Here again, I’m with Lenin in his arguments after the civil war. There is not much to fear by allowing these arrangements to exist, insofar as we cannot dismantle them and replace them with more efficient mechanisms. Yes, they are a compromise with the conditions that exist. They are imposed on the associated producers by what we inherit. Yes, they result from a certain underdevelopment of the productive force of labor. Yes, they should not be viewed as the ultimate, but as temporary solutions, but that doesn’t mean that they will be short lived. Lenin was very adamant in arguing that we should not fear these social structures, that we should focus on the areas of the economy that will help us pull the whole together more economically. And I believe that is the correct approach.
A propos of the discussions on Doug Henwood’s list about the labor theory of value, I will say here that the issue of operationalizing freedom, etc., is closely related to the issue of operationalizing value. Marx didn’t argue that socially necessary labor time was quantifiable in operationally precise terms. He didn’t have to. His argument was that, regardless of what people may think, social labor time is effectively being quantified in our societies — one way or another. The question is not whether we measure (precisely or not is a different matter) expenditures of purposeful human time (or freedom), but how we measure it. We do one way or another. The real question is: Do we measure the chunks of social labor (or of freedom) that go to the various alternative uses in the public light, with individuals negotiating on equal footing, or do we measure it behind the backs of people, below the thick veil of markets or of vitiated political processes that only disguise the abuse of the weak by the powerful?
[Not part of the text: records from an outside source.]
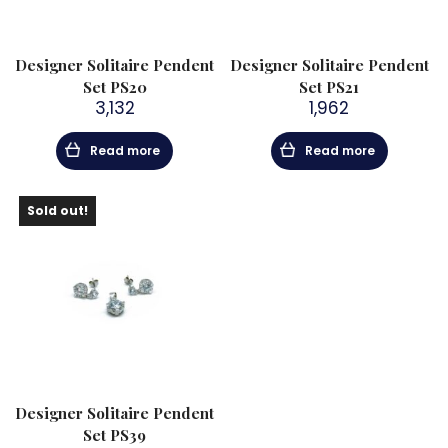
Designer Solitaire Pendent
Designer Solitaire Pendent
Set PS20
Set PS21
3,132
1,962
Read more
Read more
Sold out!
Designer Solitaire Pendent
Set PS39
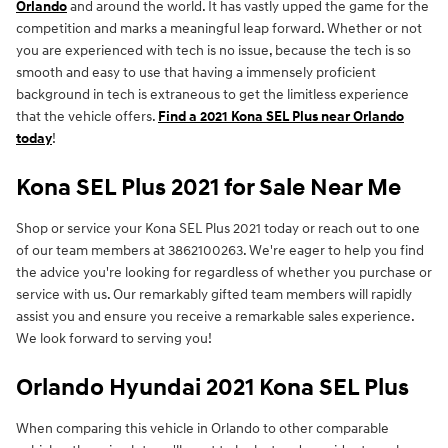
Orlando
and around the world. It has vastly upped the game for the
competition and marks a meaningful leap forward. Whether or not
you are experienced with tech is no issue, because the tech is so
smooth and easy to use that having a immensely proficient
background in tech is extraneous to get the limitless experience
that the vehicle offers.
Find a 2021 Kona SEL Plus near Orlando
today
!
Kona SEL Plus 2021 for Sale Near Me
Shop or service your Kona SEL Plus 2021 today or reach out to one
of our team members at 3862100263. We're eager to help you find
the advice you're looking for regardless of whether you purchase or
service with us. Our remarkably gifted team members will rapidly
assist you and ensure you receive a remarkable sales experience.
We look forward to serving you!
Orlando Hyundai 2021 Kona SEL Plus
When comparing this vehicle in Orlando to other comparable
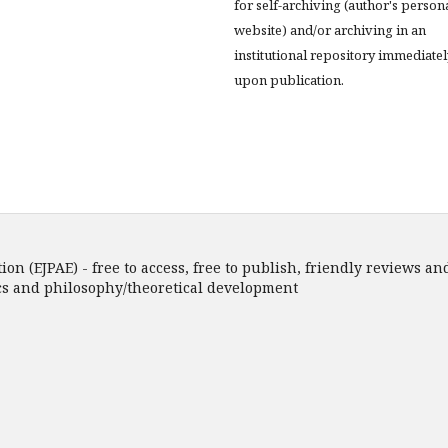
for self-archiving (author's person
website) and/or archiving in an
institutional repository immediatel
upon publication.
n (EJPAE) - free to access, free to publish, friendly reviews and
ics and philosophy/theoretical development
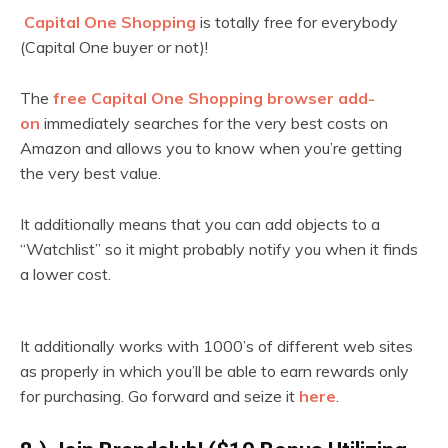
Capital One Shopping
is totally free for everybody
(Capital One buyer or not)!
The
free Capital One Shopping browser add-
on
immediately searches for the very best costs on
Amazon and allows you to know when you’re getting
the very best value.
It additionally means that you can add objects to a
“Watchlist” so it might probably notify you when it finds
a lower cost.
It additionally works with 1000’s of different web sites
as properly in which you’ll be able to earn rewards only
for purchasing. Go forward and seize it
here
.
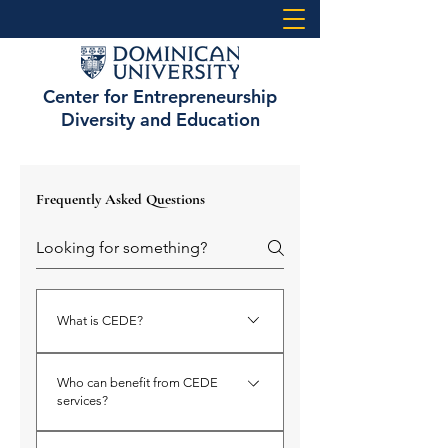
Center for Entrepreneurship
Diversity and Education
Frequently Asked Questions
What is CEDE?
CEDE stands for the Center for
Who can benefit from CEDE
Entrepreneurship, Diversity, and
services?
Education at Dominican University.
It’s a resource hub dedicated to
CEDE supports a broad range of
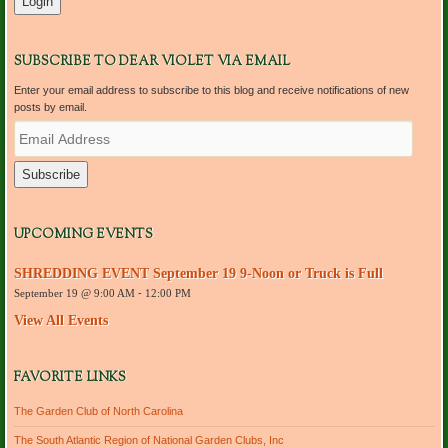
SUBSCRIBE TO DEAR VIOLET VIA EMAIL
Enter your email address to subscribe to this blog and receive notifications of new
posts by email.
E
m
a
i
l
A
d
UPCOMING EVENTS
d
r
SHREDDING EVENT September 19 9-Noon or Truck is Full
e
September 19 @ 9:00 AM
-
12:00 PM
s
s
View All Events
FAVORITE LINKS
The Garden Club of North Carolina
The South Atlantic Region of National Garden Clubs, Inc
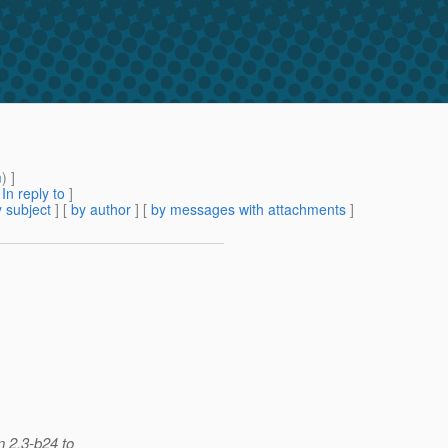
m
) ]
[
In reply to
]
 subject
] [
by author
] [
by messages with attachments
]
n 2.3-b24 to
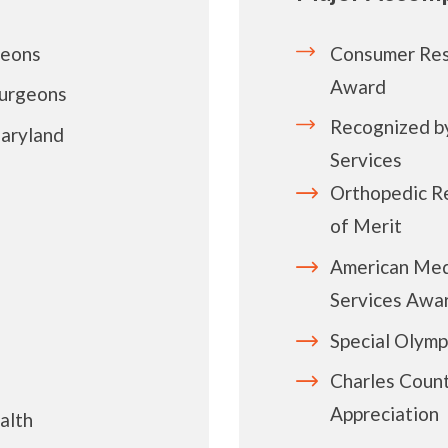
geons
Consumer Res
Award
Surgeons
Recognized by
aryland
Services
Orthopedic R
of Merit
American Med
Services Awa
Special Olymp
Charles Count
Appreciation
alth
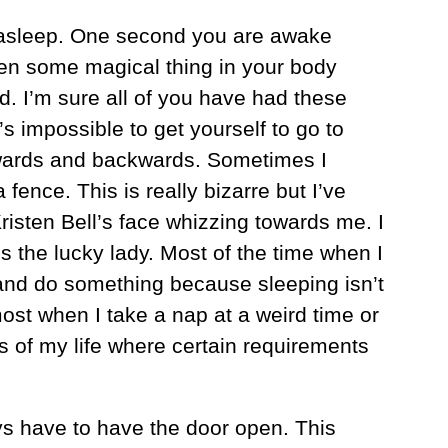
ls asleep. One second you are awake
hen some magical thing in your body
d. I’m sure all of you have had these
’s impossible to get yourself to go to
rwards and backwards. Sometimes I
ence. This is really bizarre but I’ve
isten Bell’s face whizzing towards me. I
s the lucky lady. Most of the time when I
 and do something because sleeping isn’t
ost when I take a nap at a weird time or
 of my life where certain requirements
s have to have the door open. This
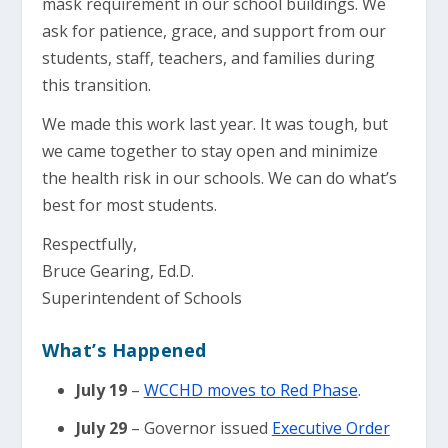
mask requirement in our school buildings. We
ask for patience, grace, and support from our
students, staff, teachers, and families during
this transition.
We made this work last year. It was tough, but
we came together to stay open and minimize
the health risk in our schools. We can do what’s
best for most students.
Respectfully,
Bruce Gearing, Ed.D.
Superintendent of Schools
What’s Happened
July 19
–
WCCHD moves to Red Phase
.
July 29
– Governor issued
Executive Order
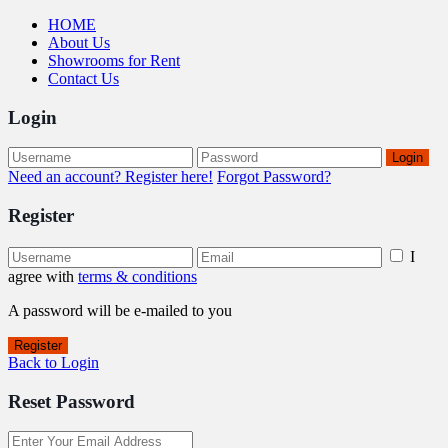
HOME
About Us
Showrooms for Rent
Contact Us
Login
Login
Need an account? Register here!
Forgot Password?
Register
I
agree with
terms & conditions
A password will be e-mailed to you
Register
Back to Login
Reset Password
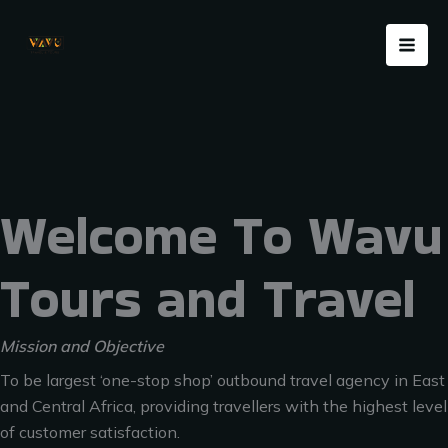
Skip
Menu
to
content
Welcome To Wavu
Tours and Travel
Mission and Objective
To be largest ‘one-stop shop’ outbound travel agency in East
and Central Africa, providing travellers with the highest level
of customer satisfaction.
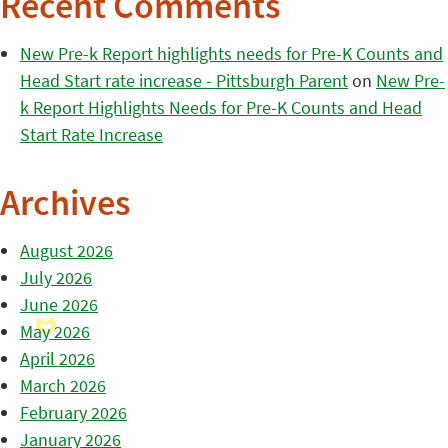
Recent Comments
New Pre-k Report highlights needs for Pre-K Counts and
Head Start rate increase - Pittsburgh Parent
on
New Pre-
k Report Highlights Needs for Pre-K Counts and Head
Start Rate Increase
Archives
August 2026
July 2026
June 2026
May 2026
April 2026
March 2026
February 2026
January 2026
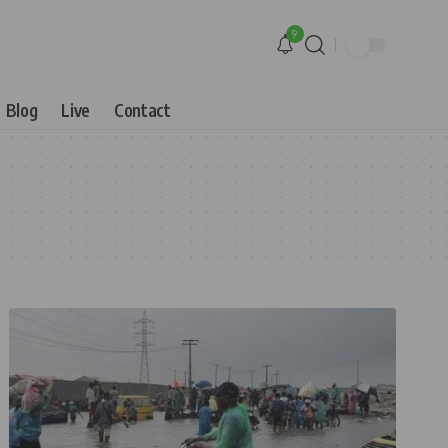
9
Blog
Live
Contact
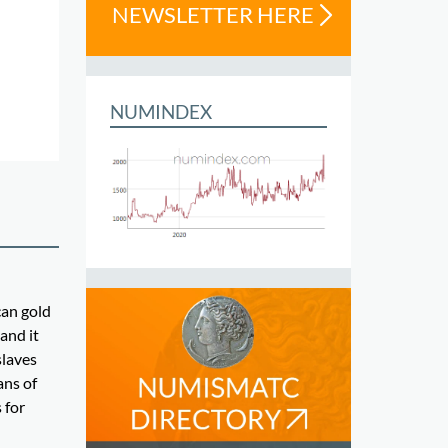
NEWSLETTER HERE
NUMINDEX
can gold
and it
slaves
ans of
 for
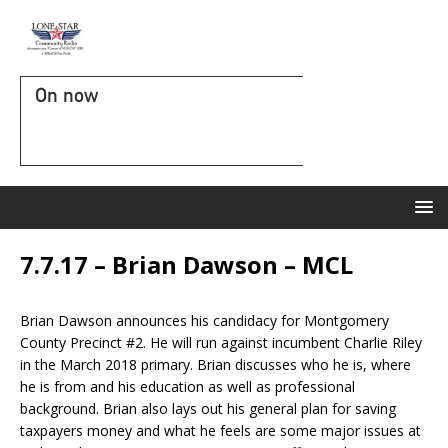
On now
7.7.17 – Brian Dawson – MCL
Brian Dawson announces his candidacy for Montgomery
County Precinct #2. He will run against incumbent Charlie Riley
in the March 2018 primary. Brian discusses who he is, where
he is from and his education as well as professional
background. Brian also lays out his general plan for saving
taxpayers money and what he feels are some major issues at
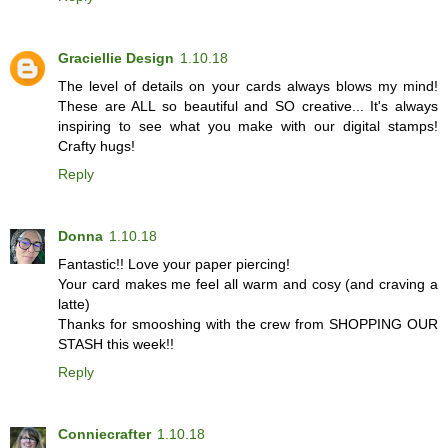
Graciellie Design
1.10.18
The level of details on your cards always blows my mind!
These are ALL so beautiful and SO creative... It's always
inspiring to see what you make with our digital stamps!
Crafty hugs!
Reply
Donna
1.10.18
Fantastic!! Love your paper piercing!
Your card makes me feel all warm and cosy (and craving a
latte)
Thanks for smooshing with the crew from SHOPPING OUR
STASH this week!!
Reply
Conniecrafter
1.10.18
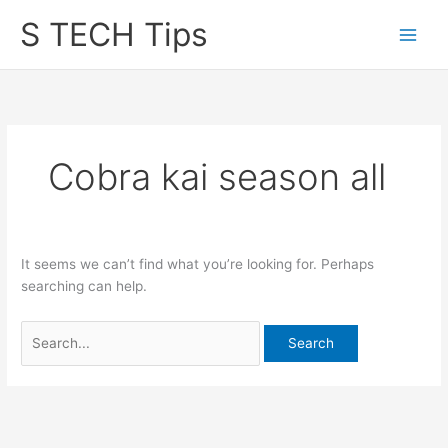
Skip
S TECH Tips
to
content
Cobra kai season all
It seems we can’t find what you’re looking for. Perhaps
searching can help.
Search
for:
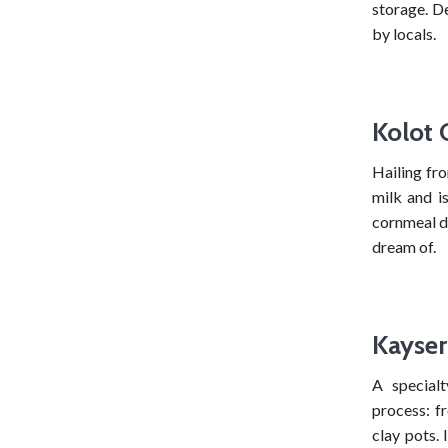
storage. De
by locals.
Kolot 
Hailing fr
milk and is
cornmeal di
dream of.
Kayser
A special
process: f
clay pots. 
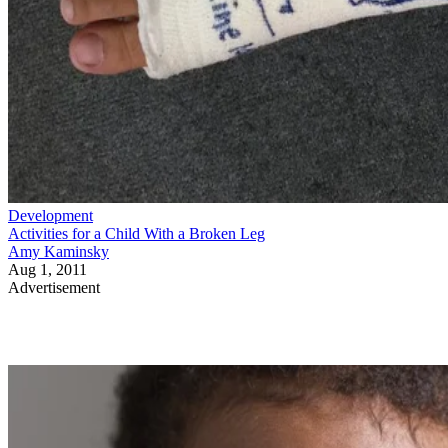
Development
Activities for a Child With a Broken Leg
Amy Kaminsky
Aug 1, 2011
Advertisement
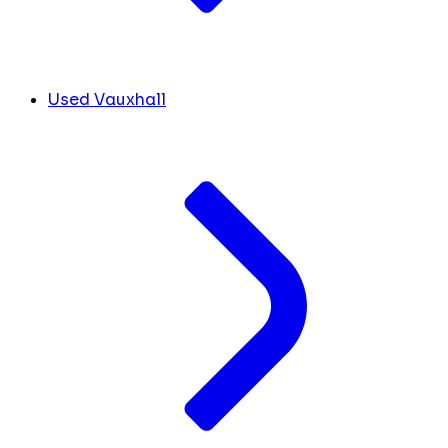
Used Vauxhall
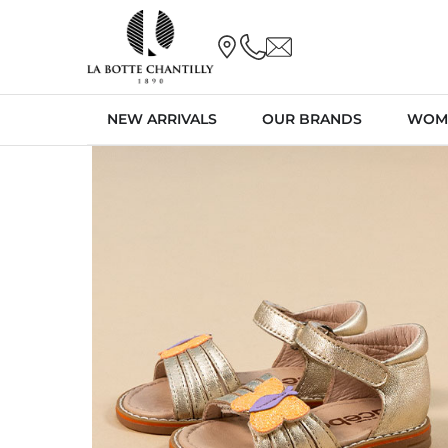
NEW ARRIVALS
OUR BRANDS
WOM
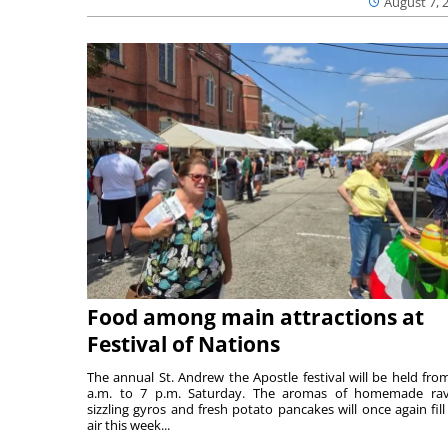
August 7, 
Food among main attractions at
Festival of Nations
The annual St. Andrew the Apostle festival will be held fro
a.m. to 7 p.m. Saturday. The aromas of homemade ravi
sizzling gyros and fresh potato pancakes will once again fill
air this week...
Unless we believe in extra-natural forces to which we owe reverence and obeisance, what is the point of anything if not us? What is the point of a having “an economy” if not us, our powers, our freedom, our ability to express and realize ourselves in the world? But if Protagoras was right and we humans are “the measure of all things,” then we the measures must of necessity be measurable. What quantifies is quantifiable, what measures is measurable. Necessarily, the standard shares the same quality with the items that are the object of measurement. We measure the human content in our stuff, because our stuff is the objectification of our humanity.
The value of life cannot be infinite (except as a tendency), because we will never spend an infinite amount of productive force to produce and preserve life. And that is because we will never have an infinite amount of productive force to spare!
The question is how much do we effectively value life in our society? How much does it really matter to us? Not in our minds, but in our practice. The answer to these questions we reveal by the actual amount of productive resources (of freedom, of productive force of labor) that we spend enhancing our lives, making them worth living, etc. — as opposed to protecting or reinforcing a status quo that degrades and destroys life on earth.